Workshop on Data Structures in Bioinformatics 2015/16


Place: Bielefeld University, room X-E1-201
Date: February 23-24, 2016


Introduction

DSB is an incubator of ideas and facilitates exchanges as well as collaborations on topics related to data structures in bioinformatics. Speakers will present state of the art techniques and recent advances in this field.


Participants

Name Affiliation
Pall Melsted University of Iceland, Reykjavik, Iceland
Anthony J. Cox Illumina, Cambridge, UK
Zamin Iqbal Wellcome Trust Centre for Human Genetics, Oxford, UK
Sorina Maciuca Wellcome Trust Centre for Human Genetics, Oxford, UK
Rachel Norris Wellcome Trust Centre for Human Genetics, Oxford, UK
Solon P. Pissis King's College, London, UK
Rayan Chikhi University of Lille, France
Pierre Peterlongo INRIA, Rennes, France
Antoine Limasset INRIA, Rennes, France
Bastien Cazaux LIRMM and IBC, Montpellier, France
Rodrigo Canovas LIRMM and IBC, Montpellier, France
Karel Brinda University of Paris-Est, France
Nicola Prezza University of Udine, Italy
Jasmijn Baaijens CWI, Amsterdam, Netherlands
Alexander Schoenhuth CWI, Amsterdam, Netherlands
Johannes Fischer University of Dortmund, Germany
Agnieszka Danek Silesian University of Technology, Gliwice, Poland
Adam Gudys Silesian University of Technology, Gliwice, Poland
Marek Kokot Silesian University of Technology, Gliwice, Poland
Maciej Dlugosz Silesian University of Technology, Gliwice, Poland


Organizing Committee

Name Affiliation
Guillaume Holley Bielefeld University, Germany
Roland Wittler Bielefeld University, Germany
Jens Stoye Bielefeld University, Germany
Eric Rivals LIRMM, Montpellier, France


Schedule

Each talk of 25 minutes is followed by up to twenty minutes of questions/discussion

Tuesday, February 23rd

Start Name
9h Rayan Chikhi Fast navigation in de Bruijn graphs
9h45 Pall Melsted The de Bruijn Graph as an Index
10h30 Coffee Break
11h Nicola Prezza Space-efficient compression and indexing of genomic big data: theory and practice
11h45 Johannes Fischer Approximating LZ77
12h30 Lunch
14h Anthony Cox BWT-based predictive compression of DNA sequences
14h45 Guillaume Holley BFT-Comp: Alignment-free and reference-free compression of pan-genome sequencing reads
15h30 Coffee Break
16h Rodrigo Canovas Affix Tree Data Structures
16h45 Open discussions
Start Name
9h Bastien Cazaux The Superstring Graph
9h45 Solon P. Pissis Sequence Comparison Using Positive and Negative Information
10h30 Coffee Break
11h Sorina Maciuca Mapping to a graph of genome variation, with applications to P. falciparum
11h45 Agnieszka Danek Compression and indexing of collections of genomes
12h30 Lunch
14h Jasmijn Baaijens Viral quasispecies assembly to the next level: going de novo
14h45 Karel Brinda Indexing structures for metagenomic classification
15h30 Coffee Break
16h Open discussions


Talks

Sequence Comparison Using Positive and Negative Information

by Solon P. Pissis

Joint work with Maxime Crochemore, Gabriele Fici, Alice Heliou and Robert Mercaş.

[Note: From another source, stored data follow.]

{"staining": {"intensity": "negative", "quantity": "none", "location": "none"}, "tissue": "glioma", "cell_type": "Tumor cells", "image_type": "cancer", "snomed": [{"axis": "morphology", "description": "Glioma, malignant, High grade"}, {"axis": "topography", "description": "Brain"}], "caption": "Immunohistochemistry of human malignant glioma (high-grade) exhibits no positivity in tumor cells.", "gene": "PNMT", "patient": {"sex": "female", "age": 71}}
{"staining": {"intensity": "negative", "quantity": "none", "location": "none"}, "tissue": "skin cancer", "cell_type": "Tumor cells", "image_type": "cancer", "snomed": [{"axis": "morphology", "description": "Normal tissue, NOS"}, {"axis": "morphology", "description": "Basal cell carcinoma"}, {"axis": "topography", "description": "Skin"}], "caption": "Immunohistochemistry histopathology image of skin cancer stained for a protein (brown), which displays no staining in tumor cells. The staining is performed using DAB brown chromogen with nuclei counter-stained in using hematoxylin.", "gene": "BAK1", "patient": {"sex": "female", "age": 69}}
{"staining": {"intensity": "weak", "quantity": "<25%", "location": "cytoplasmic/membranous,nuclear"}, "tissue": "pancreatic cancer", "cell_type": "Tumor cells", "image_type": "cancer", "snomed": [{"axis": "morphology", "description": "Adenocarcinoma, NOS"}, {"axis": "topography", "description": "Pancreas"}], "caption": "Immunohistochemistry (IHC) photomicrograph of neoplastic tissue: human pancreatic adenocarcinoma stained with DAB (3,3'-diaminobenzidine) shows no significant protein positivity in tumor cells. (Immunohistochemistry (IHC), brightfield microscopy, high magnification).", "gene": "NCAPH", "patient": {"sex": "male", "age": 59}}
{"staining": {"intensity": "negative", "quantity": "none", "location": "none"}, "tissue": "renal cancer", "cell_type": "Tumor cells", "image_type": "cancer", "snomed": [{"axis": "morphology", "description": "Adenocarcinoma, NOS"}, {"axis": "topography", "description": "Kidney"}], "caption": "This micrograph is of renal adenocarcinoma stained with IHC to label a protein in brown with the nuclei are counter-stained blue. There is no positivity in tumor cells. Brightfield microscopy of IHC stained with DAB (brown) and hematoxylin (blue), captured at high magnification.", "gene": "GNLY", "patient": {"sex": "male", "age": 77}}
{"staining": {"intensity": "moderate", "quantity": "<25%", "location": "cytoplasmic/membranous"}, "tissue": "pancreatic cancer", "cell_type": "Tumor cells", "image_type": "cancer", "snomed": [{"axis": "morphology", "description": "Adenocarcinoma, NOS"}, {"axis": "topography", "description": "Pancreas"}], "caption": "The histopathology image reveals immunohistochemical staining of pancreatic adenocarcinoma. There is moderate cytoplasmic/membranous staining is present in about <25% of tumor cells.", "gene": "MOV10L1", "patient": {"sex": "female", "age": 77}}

Sequence comparison is a prerequisite to virtually all comparative genomic analyses. It is often realized by sequence alignment techniques, which are computationally expensive. This has led to increased research into alignment-free techniques, which are based on measures referring to the composition of sequences in terms of their constituent patterns. These measures, such as q-gram distance, are usually computed in time linear with respect to the length of the sequences. In this talk, we focus on the complementary idea: how two sequences can be efficiently compared based on information that does not occur in the sequences. A word is an absent word of some sequence if it does not occur in the sequence. An absent word is minimal if all its proper factors occur in the sequence. We will present the first linear-time and linear-space algorithm to compare two sequences by considering all their minimal absent words. In the process, we will present results of combinatorial interest, and also extend the proposed techniques to compare circular sequences.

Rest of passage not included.